Algorithm Selection

Currently, we use scrypt as the default algorithm in libpasta. The default parameters are:

N: 2^15
r: 8
p: 1

This results in a memory requirement of approximately 32MiB and about 0.1 seconds to compute. For many systems, this can be increased, and we suggest using the tuning tools to choose suitable parameters.

For more information on the scrypt parameters, see: https://blog.filippo.io/the-scrypt-parameters/

Why scrypt?

Scrypt was introduced in 2009 as a memory-hard hash function, designed to reduce the advantage gained by using custom hardware (e.g. ASICs) over general purpose CPUs.

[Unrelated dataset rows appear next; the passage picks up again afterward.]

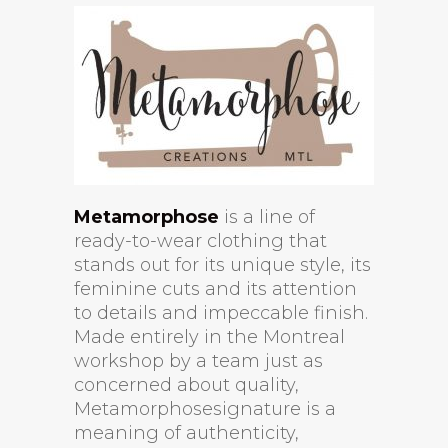
Metamorphose
is a line of
ready-to-wear clothing that
stands out for its unique style, its
feminine cuts and its attention
to details and impeccable finish.
Made entirely in the Montreal
workshop by a team just as
concerned about quality,
Metamorphosesignature is a
meaning of authenticity,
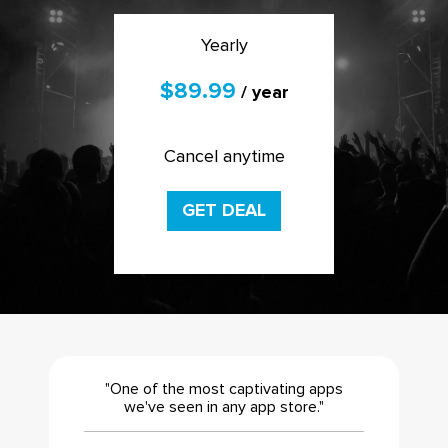
Yearly
$89.99
/ year
Cancel anytime
GET DEAL
"One of the most captivating apps
we've seen in any app store."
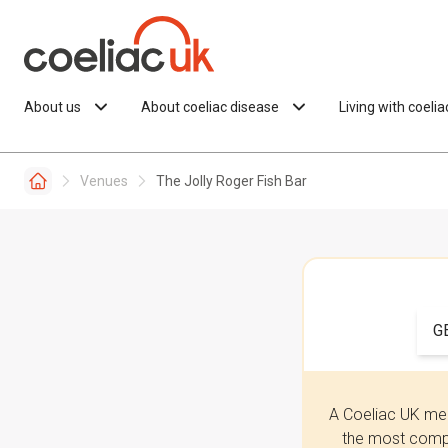
Skip to content
About us
About coeliac disease
Living with coeli
Venues
The Jolly Roger Fish Bar
G
A Coeliac UK mem
the most compr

Recently, it was shown in [ACPRT16] that scrypt is in fact optimally memory-hard, when measured as the cumulative memory requirement of the algorithm (i.e., the “area” of the memory/time graph). While this result does not comprehensively thwart ASIC attacks, it is a definite step in the right direction for scrypt.

Other memory-hard hash functions include Argon2, which was the winner of the recent password hashing competition. Argon2 currently has three modes: data-dependent Argon2d, data-independent Argon2i, and a mix of the two, Argon2id.

Both scrypt and Argon2 with decent parameter choices are vastly preferable to using any of the older algorithms, bcrypt, PBKDF2, etc. Therefore we are mostly interested in addressing Argon2 vs scrypt.

scrypt vs Argon2

tl:dr Argon2 is more modern, with nice features and a higher potential, but scrypt is the conservative choice.

In detail:

scrypt has been around for longer, giving it more exposure, and more time to iron out any bugs or kinks. Furthermore, recent theoretical results about the memory hardness shows scrypt is well-designed and reduces the chance of a catastrophic failure.

On the other hand, scrypt has two large weaknesses. The algorithm is data-dependent which means there is the possibility of a side-channel attack (cache timings across VMs for example). In addition, scrypt has a trivial time-memory tradeoff attack, which means that ASICs still offer a significant speedup.

Argon2 was recently chosen as the password-hashing competition winner. It has easily tunable parameters, and a number of modes suitable for different purposes. Argon2d is data-dependent and has a higher (potential) memory hardness, whereas Argon2i is data-independent and aims to eliminate side- channel attacks. Argon2id combines the two, attempting to offer the best of both worlds.

However, Argon2 has only recently been developed/specified/implemented and is still in draft status with the CFRG. Furthermore, there are some recent attacks which are resulting in tweaking of the recommended parameter choices. Hence we opt for scrypt as the conservative choice.

Future possibility: support a scrypt-argon2 hybrid mode, e.g. a few rounds of Argon2i followed by scrypt.